Mechanisms of platelet activation: Need for new strategies to protect against platelet-mediated atherothrombosis

Abstract

Platelets are central mediators of haemostasis at sites of vascular injury, but they also mediate pathologic thrombosis. Activated platelets stimulate thrombus formation in response to rupture of an atherosclerotic plaque or endothelial cell erosion, promoting atherothrombotic disease. They also interact with endothelial cells and leukocytes to promote inflammation, which contributes to atherosclerosis. Multiple pathways contribute to platelet activation, and current oral antiplatelet therapy with aspirin and a P2Y(12) adenosine diphosphate (ADP) receptor antagonist target the thromboxane A(2) and ADP pathways, respectively. Both can diminish activation by other factors, but the extent of their effects depends upon the agonist, agonist strength, and platelet reactivity status.

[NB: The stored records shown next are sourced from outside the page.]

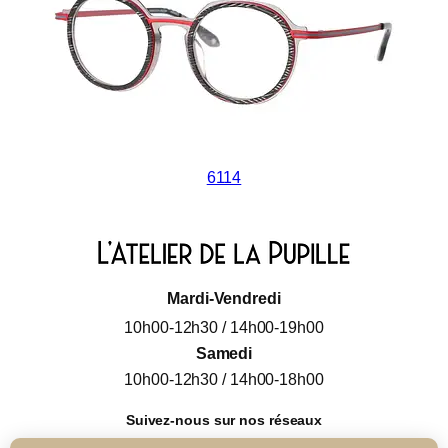
6114
Mardi-Vendredi
10h00-12h30 / 14h00-19h00
Samedi
10h00-12h30 / 14h00-18h00
Suivez-nous sur nos réseaux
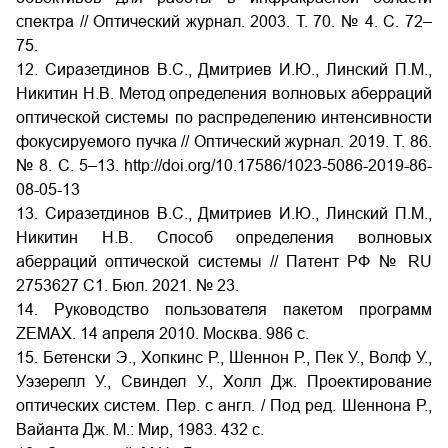
спектра // Оптический журнал. 2003. Т. 70. № 4. С. 72–
75.
12. Сиразетдинов В.С., Дмитриев И.Ю., Линский П.М.,
Никитин Н.В. Метод определения волновых аберраций
оптической системы по распределению интенсивности
фокусируемого пучка // Оптический журнал. 2019. Т. 86.
№ 8. С. 5–13.
http://doi.org/10.17586/1023-5086-2019-86-
08-05-13
13. Сиразетдинов В.С., Дмитриев И.Ю., Линский П.М.,
Никитин Н.В. Способ определения волновых
аберраций оптической системы // Патент РФ № RU
2753627 C1. Бюл. 2021. № 23.
14. Руководство пользователя пакетом программ
ZEMAX. 14 апреля 2010. Москва. 986 с.
15. Бетенски Э., Хопкинс Р., Шеннон Р., Пек У., Волф У.,
Уэзерелл У., Свиндел У., Холл Дж. Проектирование
оптических систем. Пер. с англ. / Под ред. Шеннона Р.,
Вайанта Дж. М.: Мир, 1983. 432 с.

Although these agents have demonstrated significant clinical benefit, residual morbidity and mortality remain high. Neither agent is effective in inhibiting thrombin, the most potent platelet activator. This lack of comprehensive inhibition of platelet function allows continued thrombus formation and exposes patients to risk for recurrent thrombotic events. Moreover, bleeding risk is a substantial limitation of antiplatelet therapy, because these agents target platelet activation pathways critical for both protective haemostasis and pathologic thrombosis. Novel antiplatelet therapies that provide more complete inhibition of platelet activation without increasing bleeding risk could considerably decrease residual risk for ischemic events. Inhibition of the protease-activated receptor (PAR)-1 platelet activation pathway stimulated by thrombin is a novel, emerging approach to achieve more comprehensive inhibition of platelet activation when used in combination with current oral antiplatelet agents. PAR-1 inhibition is not expected to increase bleeding risk, as this pathway does not interfere with haemostasis.